D1 Minnesota finished 36-4 this season and has five 2017 players on the team that are listed by at least one service as nationally ranked players.  And on a team with all of that talent Matthew Hurt led the team in scoring (13.8 points), rebounds (7.2), blocks (78), free throw percentage (78.1%), and Efg% (58.8%).  Matthew made 55 percent of his 380 shot attempts and 36.7 percent of his threes. 



  • Ishamel El-Amin ended his summer with another pair of treys, an acrobatic finish bringing the ball to the other side of the rim on his decline to finish, and he had 13 against Team Loaded. El-Amin was scoring all AAU season long hitting 42.4 percent of his 132 three-point attempts in 40 games.  What we also liked about El-Amin against Team Loaded was how well he fought over the top the screens defensively to stop opposing guards from getting an angle to the corner.  Ishmael looks to be a much improved defender.
  • The wild bounce of Jericho Sims led him to scoring twice early, pulling down nine boards, and having two highlight dunks late: one a baseline dump-off and a the other an alley-oop at the buzzer.  Jericho’s biggest accomplishment this year has been his consistency of effort (which shows in his rebounding) numbers and how fluid Sims has been in the post.  The beauty of his right shoulder turn into a pivot to the rim or squaring up after the spin is how natural the moves are, and not something that takes thought before the action.

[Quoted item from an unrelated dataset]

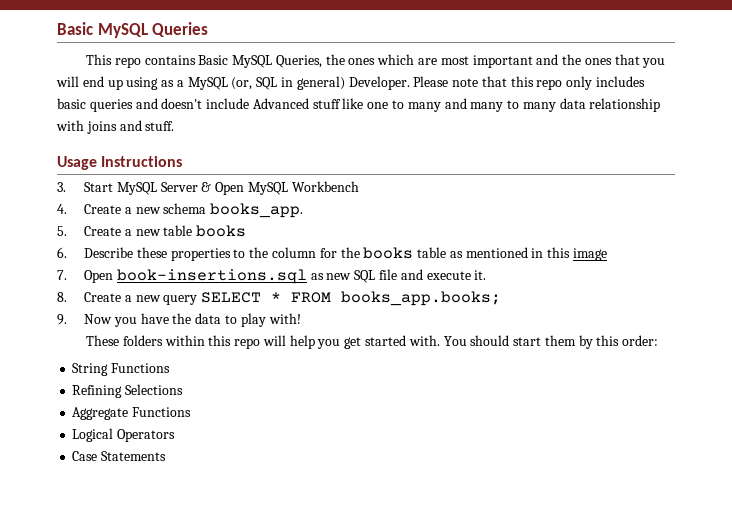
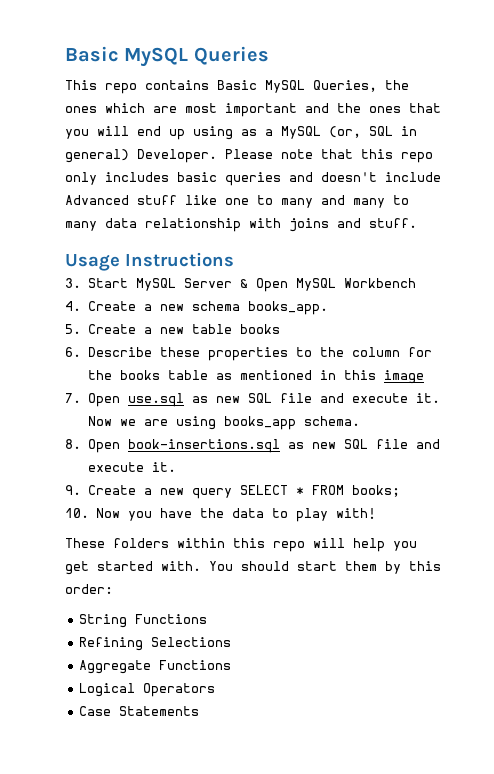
(114, 276) none -> [127,393,440,407] [87,416,360,430] [65,439,120,453] use.sql as new SQL file and execute it. Now we are using books_app schema. // 8. Open
[57,292,67,302] 8. -> [65,485,81,495] 9.
[341,291,502,306] [57,314,67,325] books_app.books; // 9. -> [351,485,400,497] [65,508,89,518] books; // 10.

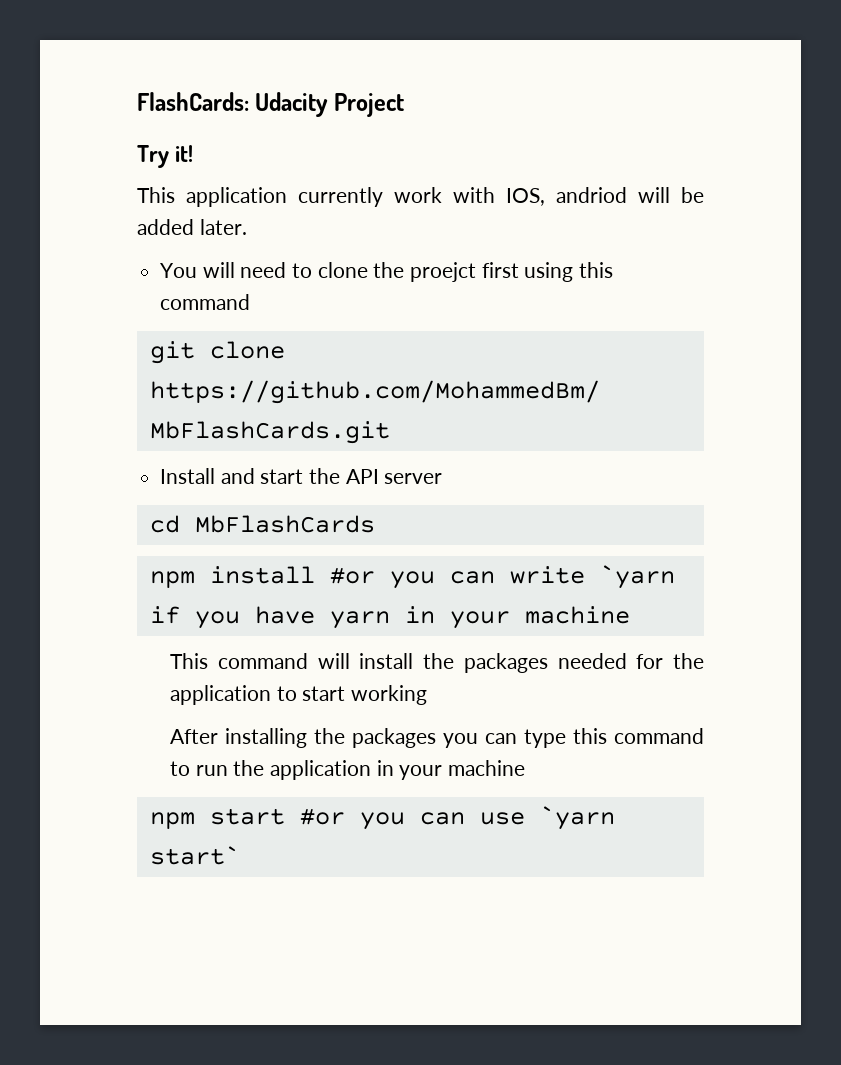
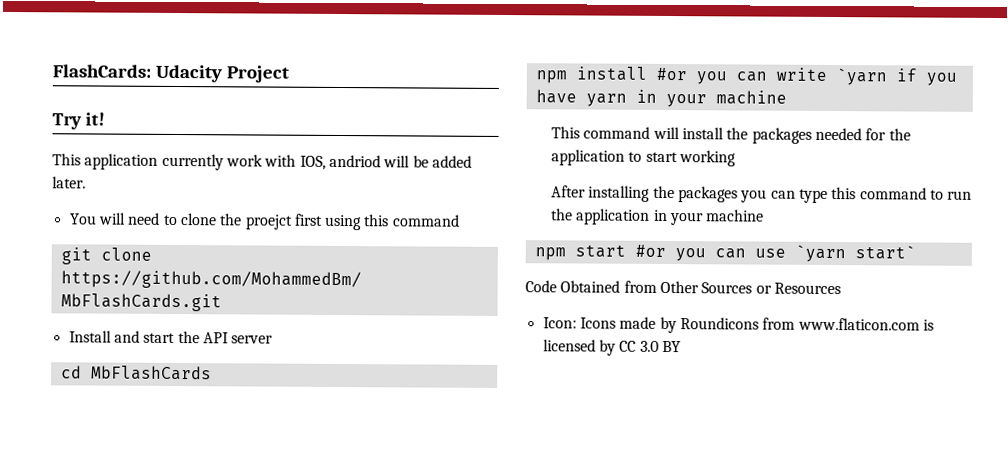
(240, 855) none -> [525,280,841,295] [542,316,934,334] [542,339,681,356] // Code Obtained from Other Sources or Resources // Icon: Icons made by Roundicons from www.flaticon.com is licensed by CC 3.0 BY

  • D1 Minnesota has a pair of top 100 level talents in the frontcourt in Sims and Nathan Reuvers who is committed to Wisconsin.  Sims was the team’s second leading rebounder and third leading shot blocker for the year grabbing 6.1 caroms a game with 41 blocks overall.  Sims shot 58.1 percent from the field taking between 5-6 shots a game.  Reuvers gave D1 Minnesota 11.5 points and 4.9 rebounds a game shooting 48.4 percent from the floor and 32.5 percent from the arc taking about nine shots a game.
  • Goanar Mar, who recently committed to George Mason, is known for his outstanding defense with the ability to guard three positions.  Mar stood out offensively making a corner trey, a trey at the wing, scoring on an attack after up-faking an opponent, and also hitting foul shots on his way to 14 for the contest.  Mar scored 9.7 points a contest in 40 games with 4.2 rebounds a night and was second on the team in steals.  For a guy known for his defense the 6-foot-7 Mar made 35.6 percent of his 118 treys and sunk over 71 percent of his foul shots. 
  • Mass Rivals guard Azar Swain, a Yale commit, is commonly referred to as an undersized two but this 5-foot-10 competitor just fights and that’s the best way to explain him. Made four treys in the title game, scored 16, and battled defensively from start to finish.
  • Harvard commit Mario Haskett Jr knocked out three triples in the loss to D1 Minnesota.  Haskett was a player that Minnesota was in on last fall at the guard position but then focused on other talent.